Cloud-Native Java vs Golang
Java once-famous motto: “Write once and run everywhere” is pretty much obsolete these days, the only place we want to run code is inside a container. Where a “Just in time” compiler does not make any sense.
For this reason, probably, the Java ecosystem is in the midst of its transformation in order to become better suited for the cloud. Oracle’s GraalVm allows compiling byte code to Linux executables (ELF) and Rad Heat’s Quarkus, and other frameworks, aspire to make it as easy as bootstrapping a react app. Quarkus also leverages Netty and Vertx.x at its core to build very efficient reactive web services.
Java compiled to executable binaries that launch in milliseconds, with a small memory footprint. That can leverage the Java ecosystem, and can even be written in other JVM languages like Scala and Kotlin!
sounds too good to be true…
If You don’t believe it, you can play with Quarkus using the online project generator or by generating a project locally using the maven plugin.
Golang on the other hand was born in the cloud and has no legacy to burden it when it comes to running in containers. It’s considered to be the programming language of the cloud. Small binaries, fast bootstrap, small memory footprint, all there from day one. And it’s wildly adopted. A serious challenge to the java world.
Does Java stand a chance? only time will tell. However, out of curiosity, I’d like to compare a java cloud-native service with a golang equivalent in terms of performance and development experience.

## INFORMATION
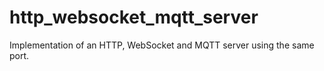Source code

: # http_websocket_mqtt_server
Implementation of an HTTP, WebSocket and MQTT server using the same port.
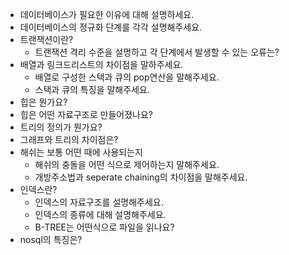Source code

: - 데이터베이스가 필요한 이유에 대해 설명하세요.
- 데이터베이스의 정규화 단계를 각각 설명해주세요.
- 트랜잭션이란?
    - 트랜잭션 격리 수준을 설명하고 각 단계에서 발생할 수 있는 오류는?
- 배열과 링크드리스트의 차이점을 말하주세요.
    - 배열로 구성한 스택과 큐의 pop연산을 말해주세요.
    - 스택과 큐의 특징을 말해주세요.
- 힙은 뭔가요?
- 힙은 어떤 자료구조로 만들어졌나요?
- 트리의 정의가 뭔가요?
- 그래프와 트리의 차이점은?
- 해쉬는 보통 어떤 때에 사용되는지
    - 해쉬의 충돌을 어떤 식으로 제어하는지 말해주세요.
    - 개방주소법과 seperate chaining의 차이점을 말해주세요.
- 인덱스란?
   - 인덱스의 자료구조를 설명해주세요.
   - 인덱스의 종류에 대해 설명해주세요.
   - B-TREE는 어떤식으로 파일을 읽나요?
- nosql의 특징은?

## TASKS TO CARRY OUT
1: Answer these questions from the article on cloud-native Java and Golang:
(a) What does Oracle's GraalVM allow?
(b) Which two JVM languages other than Java does the article name?
(c) What is Golang considered to be?
2: Write the next part of the article comparing cloud-native Java with Golang, picking up after its final sentence.
The records have no connection to the text.

## TASK RESULTS
1:
(a) Compiling byte code to Linux executables (ELF).
(b) Scala and Kotlin.
(c) The programming language of the cloud.

2:
In this post, I will stress two services. Compare their CPU, RAM, latency, and uptime speed. The services will be launched in a container with the same resource allocation and apache benchmark will make them sweat.
Its a “good enough” benchmark for my case study, since I dont assume to find the best/worst benchmark results but a comparison of two benchmarks executed on the same environment.
The scenario
Both services will connect to a MySQL database that runs in another container, with one table and three rows.
Every service will fetch all three rows, transform them into a domain object, and then write a JSON array response.
Apache benchmark will run 10K requests with a concurrency level of 100, two times for the quarkus JVM version ( to also test a “cold” / “warm” JVM )
The Golang Service
Using a popular reactive web framework called gin that has great benchmarks.
When looking for a golang nonblocking MySQL driver I found nothing, the internet recommends go-sql-driver in a unison, so that’s what I’ll be using.
The golang style is very explicit. An In your face attitude. The main function launches the server, configures the request handler, and opens a DB connection.
Building the native go executable
The Kotlin Cloud Native Service — Quarkus
This is a Kotlin example that roughly follows the quarkus reactive MySql extension guide.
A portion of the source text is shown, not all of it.